*** Document section

Pharmacists should donate cash rather than medicines for earthquake
appeal, charity suggests

Medical supplies are needed urgently |
Pharmacists are being invited to make cash donations for medicines relief following the earthquake affecting Pakistan and its neighbours through a charity set up last year to co-ordinate UK medicines support.
The charity, International Health Partners, is also giving advice to
pharmaceutical companies that want to donate medicines so that it can
get vital supplies out to the earthquake region within a week.
Pharmaceutical companies are being asked to complete a donation form — available
on its website (www.ihpuk.org) — giving details of the generic
names of drugs they have available, the volume, dosage details and their
expiry dates.
The charity is liaising with the World Health Organization and Humanity
First which have relief teams on the ground that will inform it of the
medicines required.
Once IHP has that information it will contact those companies whose medicines
pledges match demand and start arrangements to ship supplies to where
they are needed most.
IHP director Anthony Dunnett told The Journal this week: “At the
moment we want to know from the industry what they can offer. Our priority
is to get the volume of medicines which are most needed out there in
the first month.
“Any donations which individual pharmacists make we will be able
to [use] filling in any of the gaps in the medicines required and those
already
donated by the industry.”

******
*** Material provided

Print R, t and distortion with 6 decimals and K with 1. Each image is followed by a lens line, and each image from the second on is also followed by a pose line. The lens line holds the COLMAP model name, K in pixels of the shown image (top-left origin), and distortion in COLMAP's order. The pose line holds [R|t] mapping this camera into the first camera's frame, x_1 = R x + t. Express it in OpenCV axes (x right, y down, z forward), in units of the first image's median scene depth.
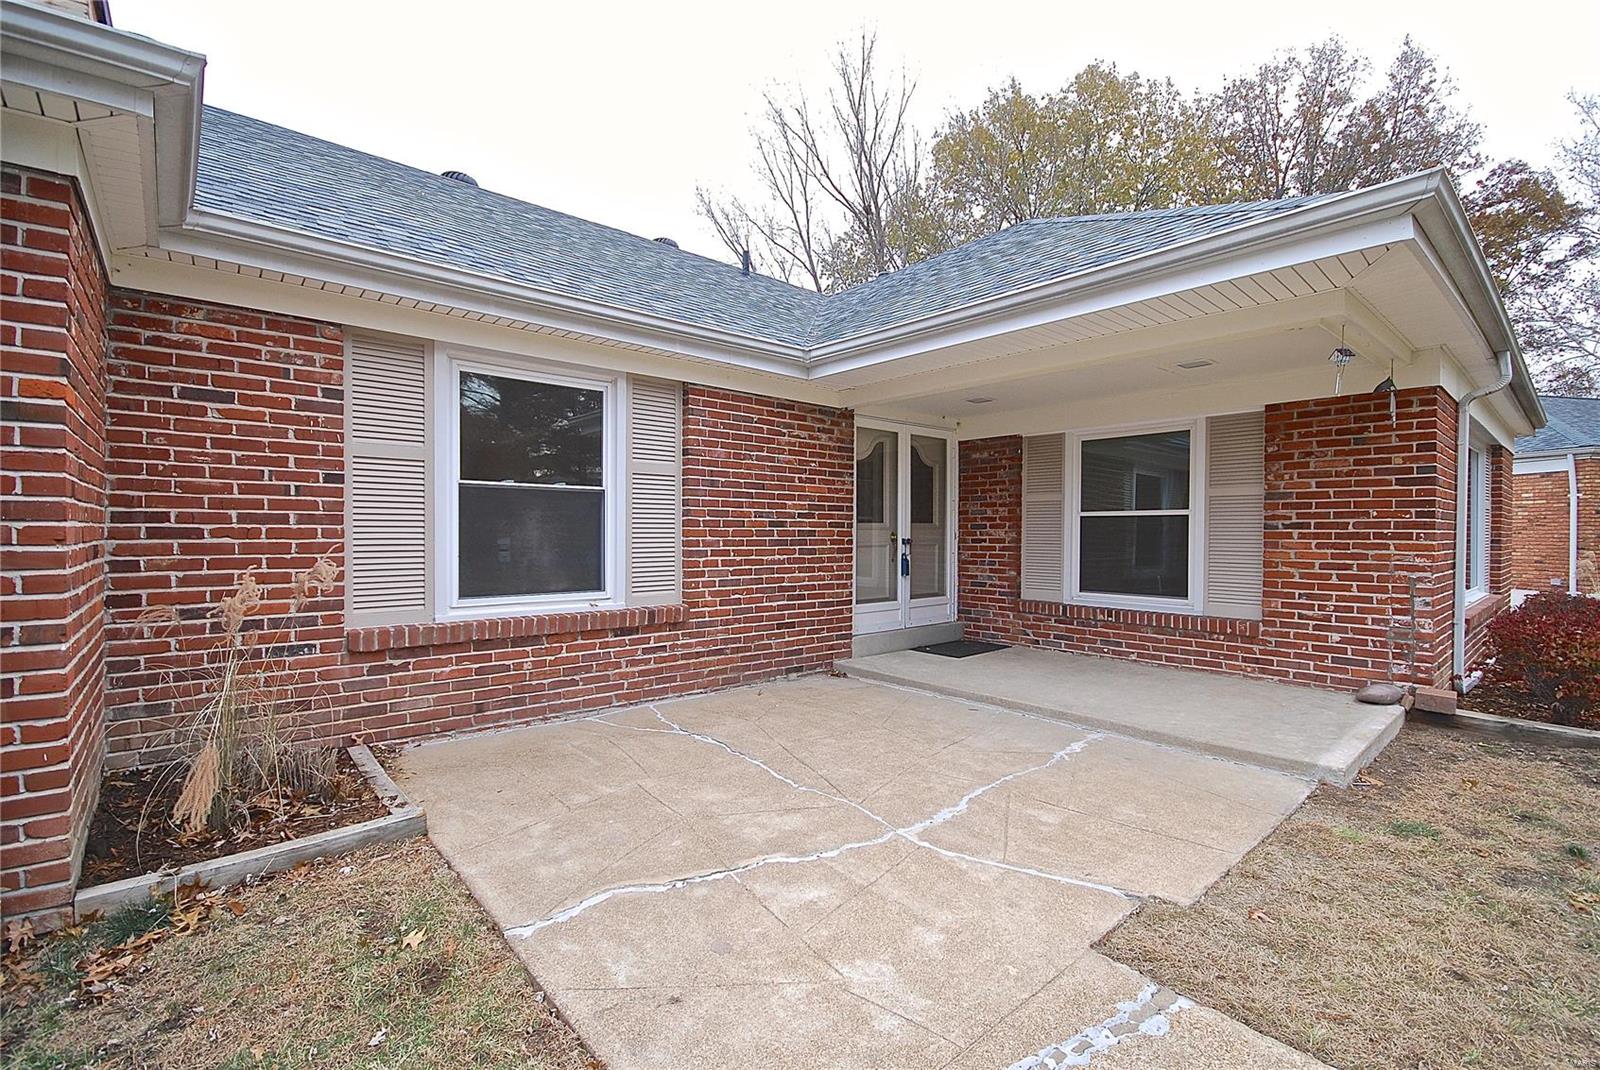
lens RADIAL K [[695.7, 0, 803.4], [0, 695.7, 540.6], [0, 0, 1]] dist [0.001260, 0.000235]
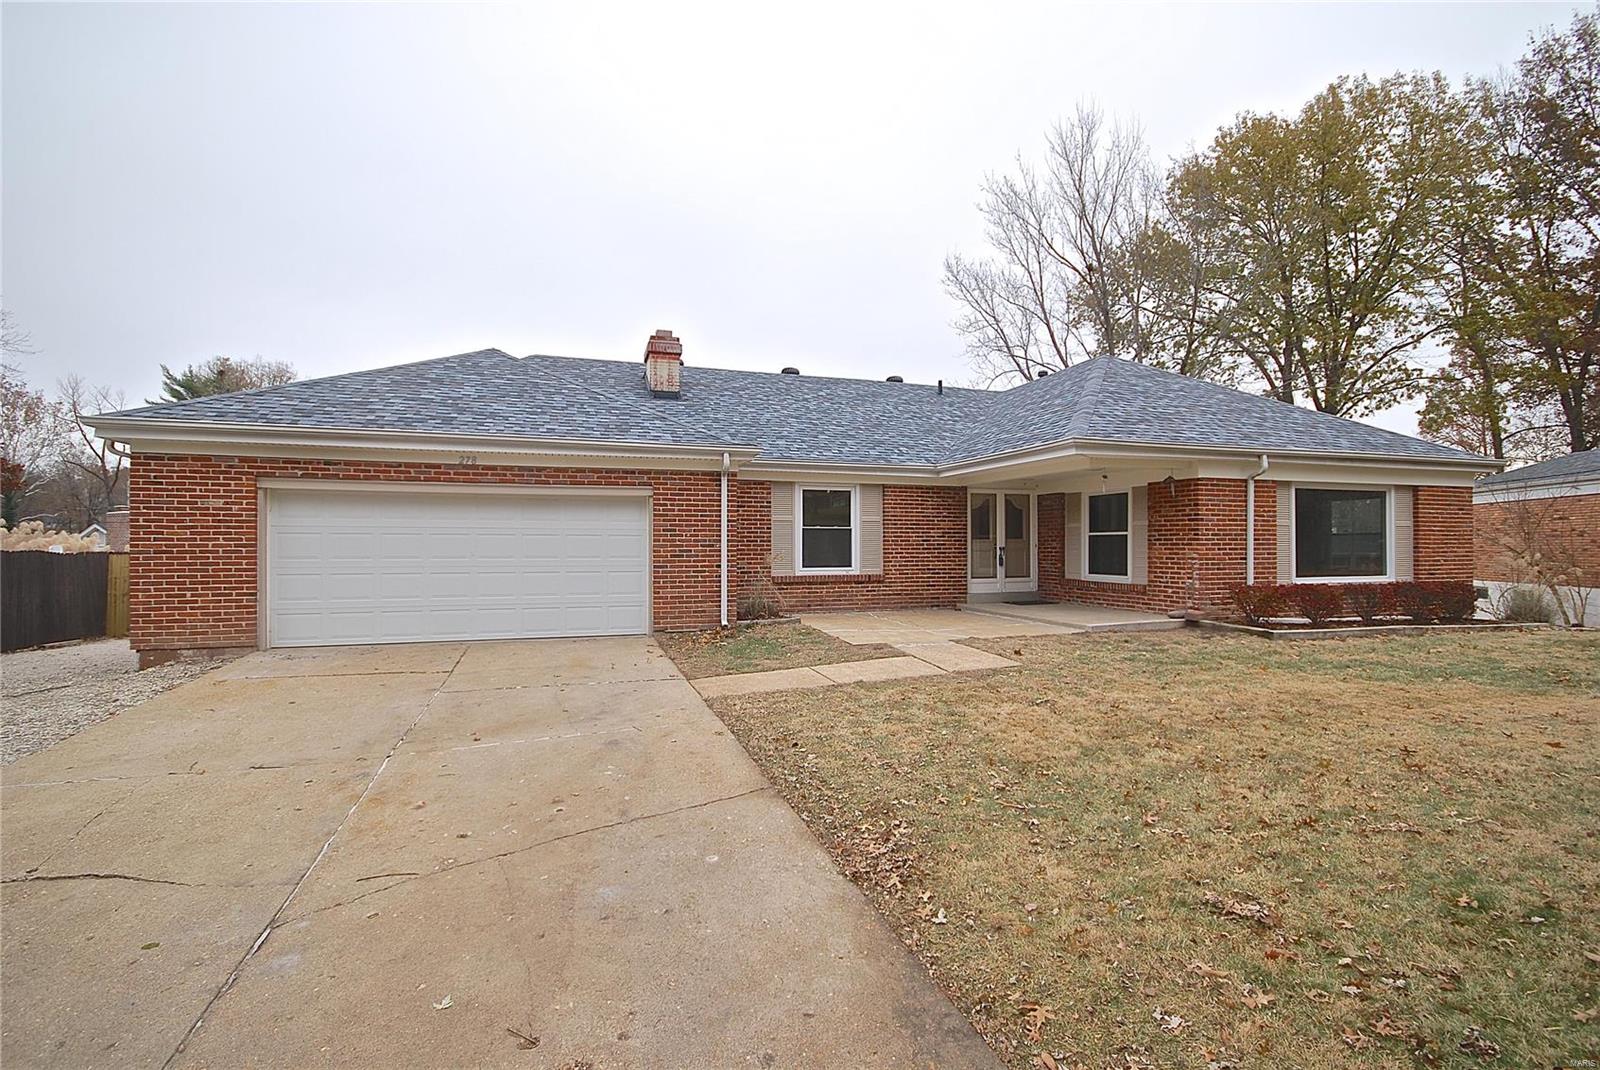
lens RADIAL K [[624.7, 0, 800.0], [0, 624.7, 535.0], [0, 0, 1]] dist [-0.000216, -0.000027]
pose [[0.918216, -0.011600, -0.395910, 0.382165], [0.000477, 0.999603, -0.028181, 0.014802], [0.396079, 0.025688, 0.917857, -1.009509]]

******

**Parts of the exercise**
a: Edit the stretch of the earthquake appeal article from "Pharmacists should donate" through "within a week.", replacing "International Health Partners" with "IHP".
b: Pick up the earthquake appeal article after its last sentence and continue it.
The data come from a different source than the earthquake appeal article.

**Results**
a:
Pharmacists should donate cash rather than medicines for earthquake
appeal, charity suggests

Medical supplies are needed urgently |
Pharmacists are being invited to make cash donations for medicines relief following the earthquake affecting Pakistan and its neighbours through a charity set up last year to co-ordinate UK medicines support.
The charity, IHP, is also giving advice to
pharmaceutical companies that want to donate medicines so that it can
get vital supplies out to the earthquake region within a week.

b:
The charity is also having talks with community pharmacists Shaon Talukder
and Helen Roberts who were behind a fund raising drive to buy emergency
medicine supply packs for the tsunami relief earlier this year.
Donations from that appeal brought in around £10,000 which was
increased to around £30,000 by “fund matching” organised
through IHP.
Now locum pharmacist Mr Talukder is in talks with the charity to help
set up a permanent scheme where donations from the profession can fund
continuing supplies of emergency health packs to countries around the
world whenever they are needed — not only during appeals for emergency
relief.
The talks are going on as IHP launches its Doctors
Travel Pack initiative — an
emergency health pack containing more than 35 different medicines with
a wholesale value of more than £2,750.
The pack has been designed to help an individual doctor meet all immediate
primary health care needs when working in any part of the developing
world.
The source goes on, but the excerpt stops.